(Records from a collection)
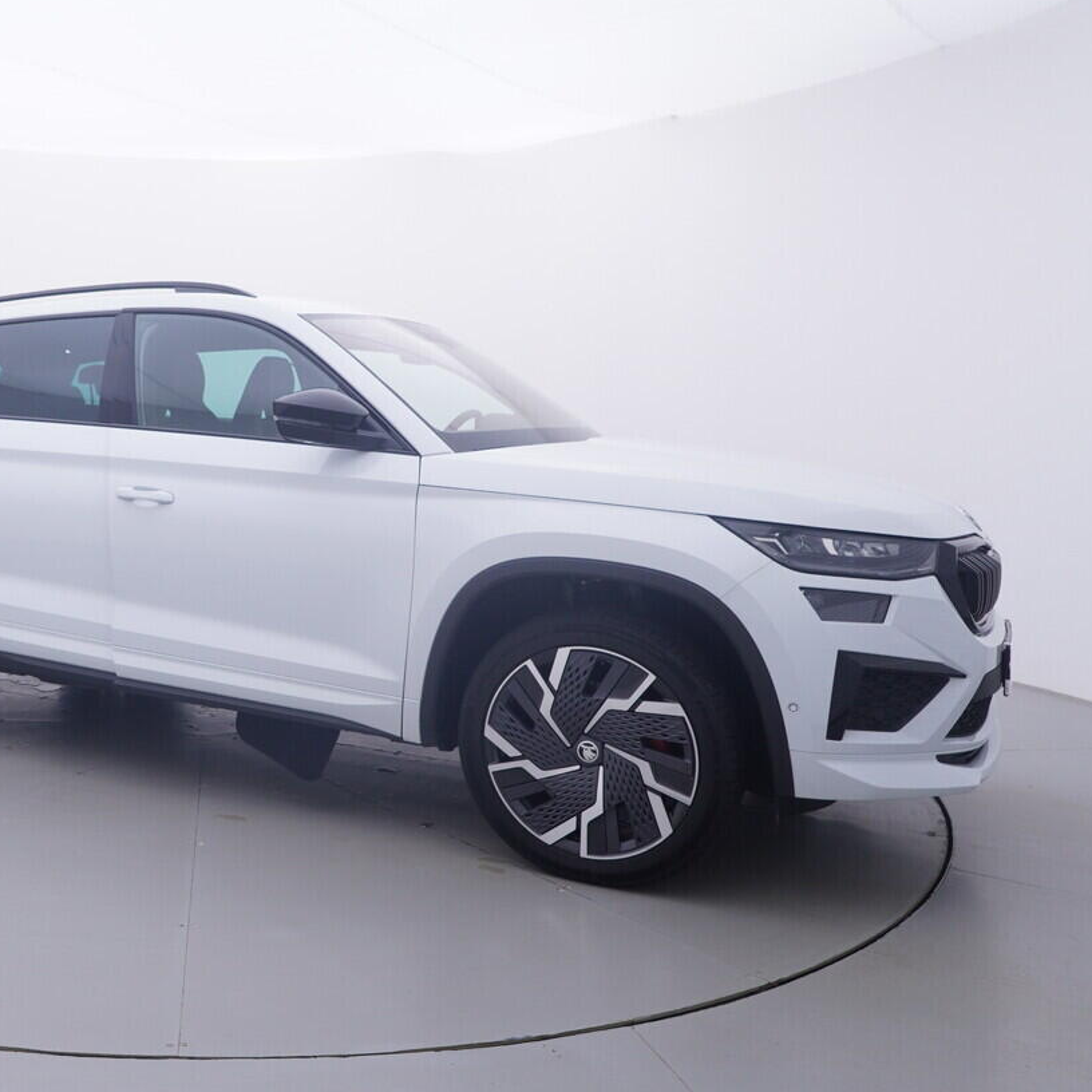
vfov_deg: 48.7
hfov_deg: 46.0
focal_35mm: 34
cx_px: 201
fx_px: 1205
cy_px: 484
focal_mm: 15
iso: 200
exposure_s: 1/80
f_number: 5
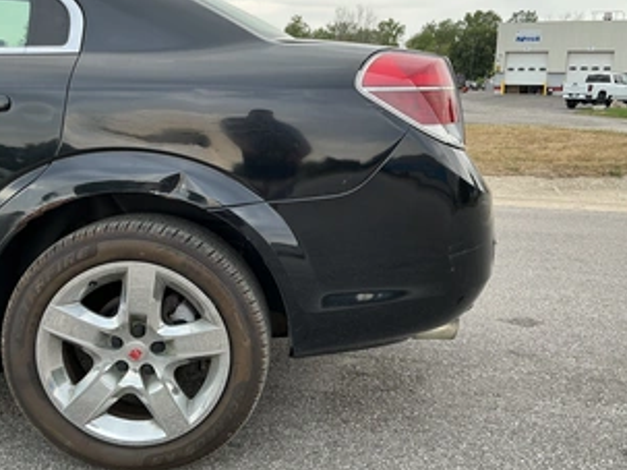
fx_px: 670
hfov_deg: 50.1
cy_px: 244
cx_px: 302
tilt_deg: -11.7
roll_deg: -0.6
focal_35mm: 37
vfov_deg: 38.6
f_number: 1.8
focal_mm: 3
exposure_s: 1/122
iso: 20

## [Exercise requirements]
The response should be the lines from the one containing "tilt_deg: -11.7" through the last line of the data, set down exactly and with no other line.

## [Written solution]
tilt_deg: -11.7
roll_deg: -0.6
focal_35mm: 37
vfov_deg: 38.6
f_number: 1.8
focal_mm: 3
exposure_s: 1/122
iso: 20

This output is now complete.